Drive already mounted at /content/drive; to attempt to forcibly remount, call drive.mount("/content/drive", force_remount=True).


In [2]:
import gzip
import json
import os
import string
import nltk

In [3]:
nltk.download('punkt')
nltk.download('stopwords')
nltk.download('wordnet')

# Remove punctuation from the text
def remove_punctuation(text):
  punctuationfree = "".join([i for i in text if i not in string.punctuation])
  return punctuationfree

# Remove stopwords
# Slice until 63, keep all negative modifiers
stopwords = nltk.corpus.stopwords.words('english')[:63]

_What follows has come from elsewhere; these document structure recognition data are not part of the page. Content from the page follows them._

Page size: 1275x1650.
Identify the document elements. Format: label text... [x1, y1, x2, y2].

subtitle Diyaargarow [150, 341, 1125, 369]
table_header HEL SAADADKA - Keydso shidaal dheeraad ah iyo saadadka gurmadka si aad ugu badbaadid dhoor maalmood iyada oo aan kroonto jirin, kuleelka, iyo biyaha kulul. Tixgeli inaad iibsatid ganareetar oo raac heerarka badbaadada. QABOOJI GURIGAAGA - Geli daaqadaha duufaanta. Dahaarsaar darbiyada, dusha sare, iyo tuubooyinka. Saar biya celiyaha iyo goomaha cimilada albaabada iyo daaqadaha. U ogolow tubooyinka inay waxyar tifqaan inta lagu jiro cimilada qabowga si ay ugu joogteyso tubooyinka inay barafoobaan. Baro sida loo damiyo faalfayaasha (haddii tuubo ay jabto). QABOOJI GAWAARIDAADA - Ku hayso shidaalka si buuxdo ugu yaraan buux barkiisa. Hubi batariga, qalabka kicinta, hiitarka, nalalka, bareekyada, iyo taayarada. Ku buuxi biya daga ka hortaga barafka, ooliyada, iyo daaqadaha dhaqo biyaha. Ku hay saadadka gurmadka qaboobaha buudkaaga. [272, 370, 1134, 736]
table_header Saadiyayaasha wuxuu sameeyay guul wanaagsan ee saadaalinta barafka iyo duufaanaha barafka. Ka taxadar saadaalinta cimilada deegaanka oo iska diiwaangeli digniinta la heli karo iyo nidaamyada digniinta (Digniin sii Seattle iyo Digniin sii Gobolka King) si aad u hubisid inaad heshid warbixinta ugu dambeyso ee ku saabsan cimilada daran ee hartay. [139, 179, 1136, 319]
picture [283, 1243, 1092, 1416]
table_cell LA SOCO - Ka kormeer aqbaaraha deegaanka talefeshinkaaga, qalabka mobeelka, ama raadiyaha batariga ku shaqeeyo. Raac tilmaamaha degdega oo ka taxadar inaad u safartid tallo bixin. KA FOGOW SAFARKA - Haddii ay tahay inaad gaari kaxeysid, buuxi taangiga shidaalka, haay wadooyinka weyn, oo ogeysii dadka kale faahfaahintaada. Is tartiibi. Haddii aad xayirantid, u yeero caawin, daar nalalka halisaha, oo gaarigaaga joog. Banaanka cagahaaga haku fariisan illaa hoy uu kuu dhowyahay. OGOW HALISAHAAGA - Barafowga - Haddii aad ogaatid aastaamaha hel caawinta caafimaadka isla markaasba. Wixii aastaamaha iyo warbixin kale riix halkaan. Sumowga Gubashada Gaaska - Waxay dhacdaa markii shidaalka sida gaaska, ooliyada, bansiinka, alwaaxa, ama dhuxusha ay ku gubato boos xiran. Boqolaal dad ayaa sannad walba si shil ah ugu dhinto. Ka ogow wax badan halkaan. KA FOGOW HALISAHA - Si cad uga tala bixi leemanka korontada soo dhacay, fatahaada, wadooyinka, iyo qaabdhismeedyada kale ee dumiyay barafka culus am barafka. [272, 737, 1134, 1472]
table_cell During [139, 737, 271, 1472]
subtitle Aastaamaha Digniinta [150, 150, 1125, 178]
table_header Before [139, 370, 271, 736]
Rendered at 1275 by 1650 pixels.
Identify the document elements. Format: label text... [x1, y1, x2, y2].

def remove_stopwords(text):
  output = [i for i in text if i not in stopwords]
  return output

[nltk_data] Downloading package punkt to /root/nltk_data...
[nltk_data]   Package punkt is already up-to-date!
[nltk_data] Downloading package stopwords to /root/nltk_data...
[nltk_data]   Package stopwords is already up-to-date!
[nltk_data] Downloading package wordnet to /root/nltk_data...
[nltk_data]   Package wordnet is already up-to-date!


In [4]:
def process_text(rating, text):
  if rating < 3:
    sentiment = 0
  elif rating < 4:
    sentiment = 1
  else:
    sentiment = 2

  text = remove_punctuation(text).lower().replace('\n', ' ')
  tokens = nltk.word_tokenize(text)
  tokens = remove_stopwords(tokens)

  wordnet_lemmatizer = nltk.stem.WordNetLemmatizer()
  lemmatized_text = [wordnet_lemmatizer.lemmatize(word) for word in tokens]

  return (lemmatized_text, sentiment)


Now we import the data from Google Drive.

In [5]:
folder = '/content/drive/MyDrive/CS 171/Final Project'
filename = 'Office_Products_5.json.gz'
cleaned_filename = 'Office_Products_Clean.json'

With all utility functions defined, we can now preprocess the data.

In [6]:
dataset = []

with gzip.open(os.path.join(folder, filename), 'r') as infile:
    for line in infile.readlines():
      review = json.loads(line)

      try:
        text, sentiment = process_text(review['overall'], review['reviewText'])
      except KeyError:
        # Skip reviews with no review text
        pass

      if len(text) != 0:
        dataset.append((text, sentiment))

Now, we re-export the data as another json.

In [7]:
with open(os.path.join(folder, cleaned_filename), 'w') as outfile:
  for text, sentiment in dataset:
    entry_dict = {'text': text, 'sentiment': sentiment}
    json.dump(entry_dict, outfile)
    outfile.write('\n')